● **Problem description**: Quote the rows below verbatim, starting at the line that contains "left hip: (619, 582, -7)", and stop after the final row.

Source records:
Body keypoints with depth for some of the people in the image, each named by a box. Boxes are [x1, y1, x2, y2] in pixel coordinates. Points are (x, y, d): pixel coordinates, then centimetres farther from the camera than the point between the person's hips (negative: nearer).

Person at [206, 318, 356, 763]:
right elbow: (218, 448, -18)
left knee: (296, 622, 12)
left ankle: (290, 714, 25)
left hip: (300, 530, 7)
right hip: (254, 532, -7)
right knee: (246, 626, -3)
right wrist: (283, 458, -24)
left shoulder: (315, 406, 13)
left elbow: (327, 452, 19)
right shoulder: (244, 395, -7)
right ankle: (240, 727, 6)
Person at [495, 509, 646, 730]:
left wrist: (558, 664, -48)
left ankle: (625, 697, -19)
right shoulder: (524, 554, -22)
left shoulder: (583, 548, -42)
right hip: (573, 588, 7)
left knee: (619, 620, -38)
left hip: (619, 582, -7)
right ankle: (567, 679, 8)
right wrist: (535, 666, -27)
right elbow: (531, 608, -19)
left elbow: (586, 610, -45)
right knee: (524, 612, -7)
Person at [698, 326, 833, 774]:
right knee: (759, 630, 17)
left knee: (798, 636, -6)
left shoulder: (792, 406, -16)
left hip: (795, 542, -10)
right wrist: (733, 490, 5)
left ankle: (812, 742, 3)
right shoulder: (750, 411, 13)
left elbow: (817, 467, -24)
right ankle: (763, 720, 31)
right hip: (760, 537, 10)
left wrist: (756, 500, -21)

● **Result of this task**:
left hip: (619, 582, -7)
right ankle: (567, 679, 8)
right wrist: (535, 666, -27)
right elbow: (531, 608, -19)
left elbow: (586, 610, -45)
right knee: (524, 612, -7)
Person at [698, 326, 833, 774]:
right knee: (759, 630, 17)
left knee: (798, 636, -6)
left shoulder: (792, 406, -16)
left hip: (795, 542, -10)
right wrist: (733, 490, 5)
left ankle: (812, 742, 3)
right shoulder: (750, 411, 13)
left elbow: (817, 467, -24)
right ankle: (763, 720, 31)
right hip: (760, 537, 10)
left wrist: (756, 500, -21)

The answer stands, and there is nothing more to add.